Puntos de Vista

Para que el país sea grandioso

Por: María Cardona

La nueva prohibición musulmana de Trump es igual de ilegal, inconstitucional e inhumana que la primera.  Pero quizás podríamos llamarla una prohibición musulmana más amable y gentil en la superficie. Pero no se equivoquen: es una prohibición musulmana, no importa cuánto la administración de Trump intente envolverla en razonamientos legales, lenguaje más dócil y disfrazarla en política que parece fortalecer nuestra seguridad nacional.

Trump y su prohibición musulmana todavía tienen una enorme batalla cuesta arriba porque la verdad, la realidad, los hechos, sus propias palabras y un país que anhela defender los valores estadounidenses no están de su lado.

Vamos a desglosar las dificultades que Trump enfrentará a partir de inmediato:

En primer lugar e increíblemente perjudiciales son los informes que los analistas de inteligencia de la propia agencia de Trump del Departamento de Seguridad Nacional disputan la noción de Trump de que estos países que forman parte de la prohibición representan una grave amenaza para nuestra seguridad nacional. Encontraron escasa evidencia de que los ciudadanos de estos países son un peligro para nosotros.

En segundo lugar, sigue habiendo un hecho infalible que, desde el 11 de septiembre hasta el día de hoy, ningún inmigrante o refugiado de los países incluidos en la prohibición musulmana ha perpetrado con éxito un ataque terrorista en suelo estadounidense que haya resultado en la muerte de ciudadanos.

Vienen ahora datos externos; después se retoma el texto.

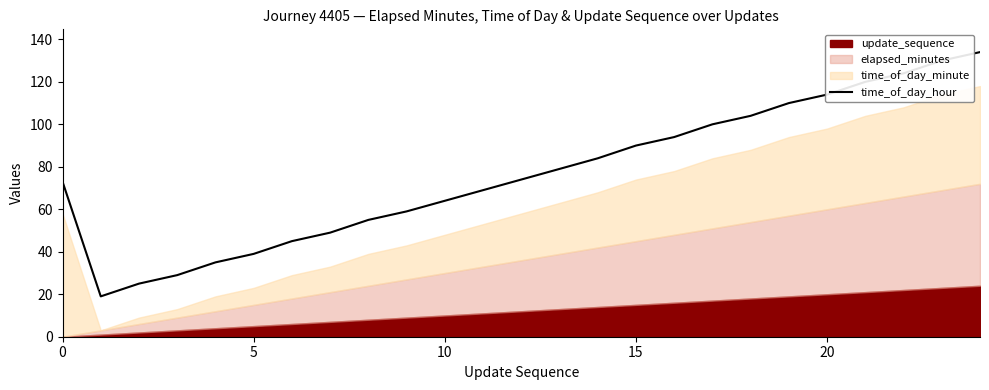

What is the value of the 2nd point from the left?

19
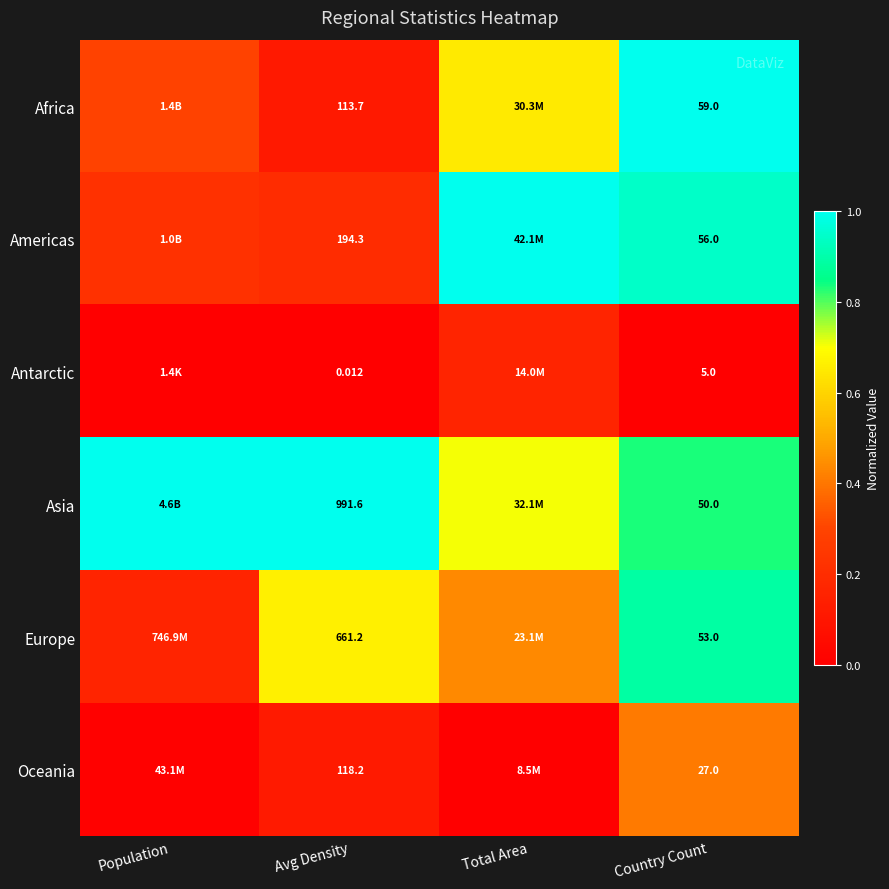

Count the Asia values in the range 0 to 1.

4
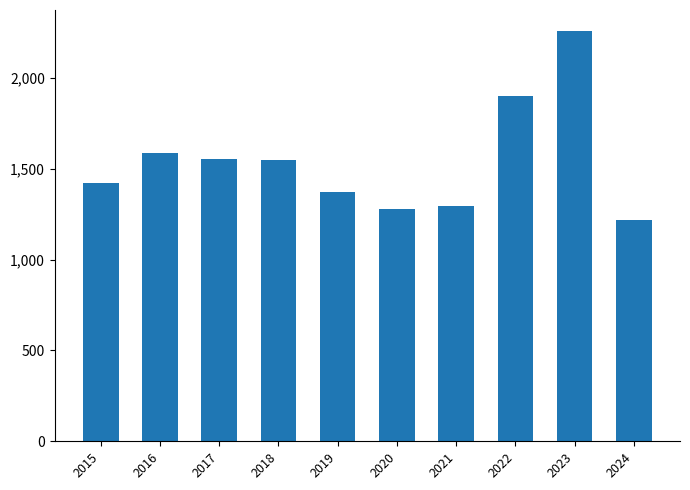

What is the greatest value displayed?

2262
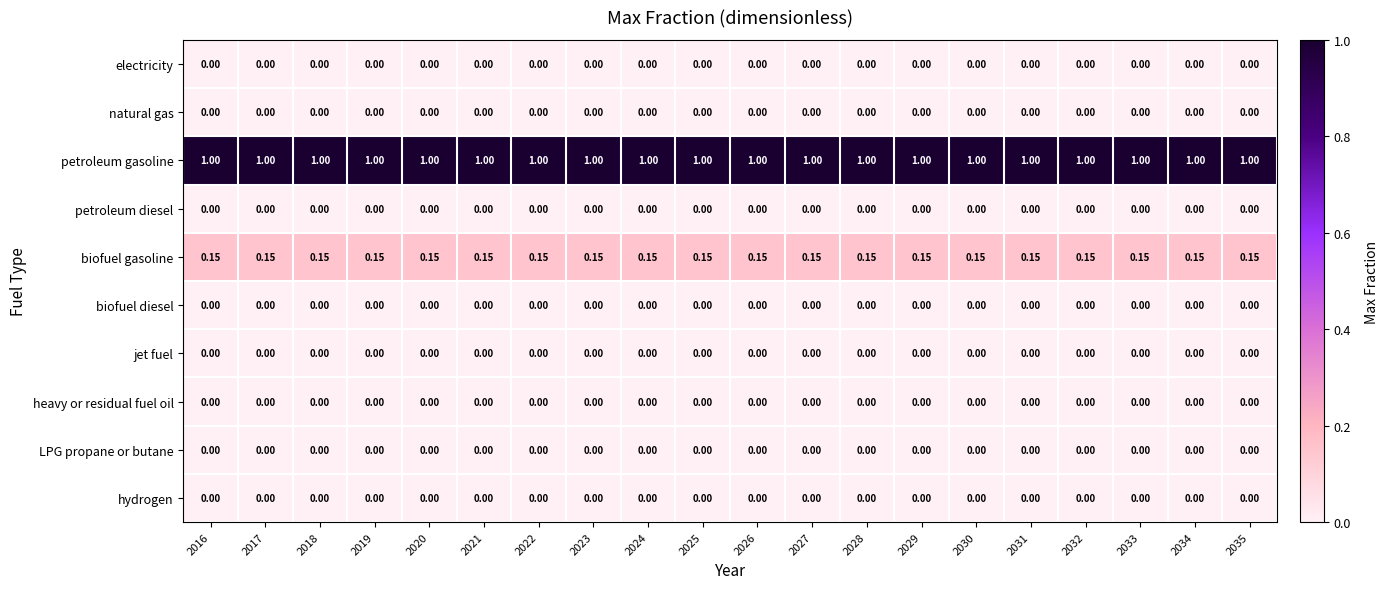

Which series has the largest total across all categories?

petroleum gasoline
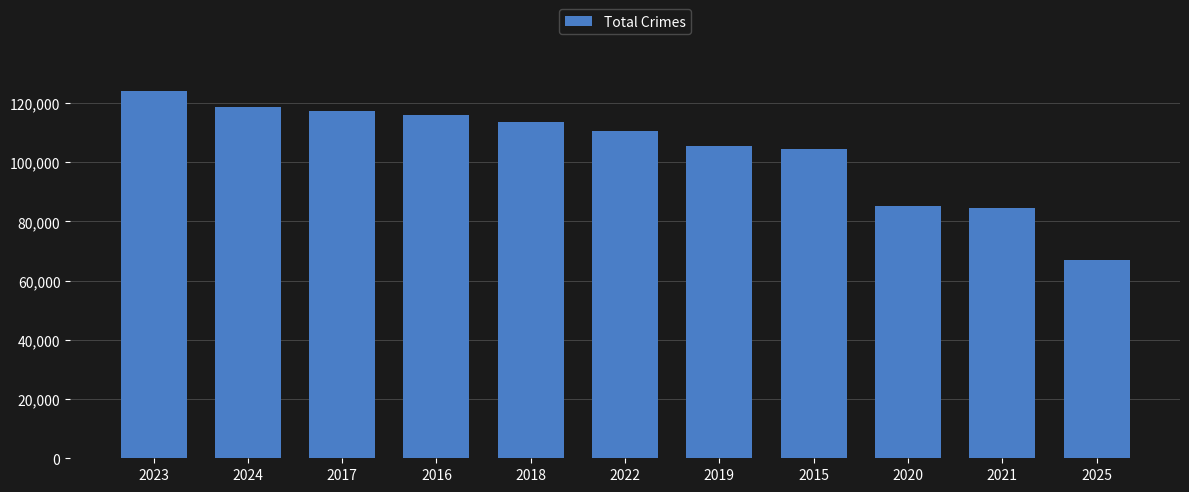

True or false: the data shows 113454 at 2018.

True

Tercero, Trump ha dicho muchas veces durante la campaña que quiere una prohibición completa de los musulmanes que ingresan al país, ¡punto!

Cuarto, el carácter arbitrario de la lista de países en la prohibición es menospreciada por la supresión de Irak de la lista original. Me alegro de que hayan sacado a Irak de la lista y que Trump se haya dado cuenta de que son nuestros aliados, pero pone de manifiesto que su gobierno simplemente está usando la “lista de Obama” de países que designó como necesitando más investigación, como excusa y no como una verdadera razón basada en verdaderas medidas de seguridad nacional.

Asesores de Trump dicen que Irak ha mejorado sus procedimientos de seguridad. ¡Eso es genial! Pero, ¿será cierto? ¿Lo hicieron en tres semanas, desde la última prohibición musulmana?

En quinto lugar, se suponía que la prohibición era de “seguridad nacional extremadamente urgente” y sin embargo han esperado tanto tiempo para implementarla.

En sexto lugar, la prohibición de los musulmanes, a pesar de que muchos de los tribunales han confirmado nuestros valores estadounidenses e impedido que el primero entre en vigor, ya ha tenido resultados económicos negativos. Desde entonces ha habido una “devastadora caída” en el turismo y una reducción del 17 por ciento en los vuelos internacionales a EEUU.

Y por último, pero no menos importante, la nueva prohibición musulmana “mejorada”, al igual que la primera prohibición musulmana, no aumentará nuestra seguridad nacional. Hará exactamente lo contrario.

Los americanos merecen algo mejor. Merecemos un día en que el presidente y la administración gobiernen con hechos, vivan en la realidad, escuchen a los expertos, entiendan la historia, sean rigurosos en la búsqueda de la veracidad y, en última instancia, legislen para seguir haciendo que este país sea grandioso.

Lamentablemente, ese día no es hoy y ese presidente no es Donald Trump.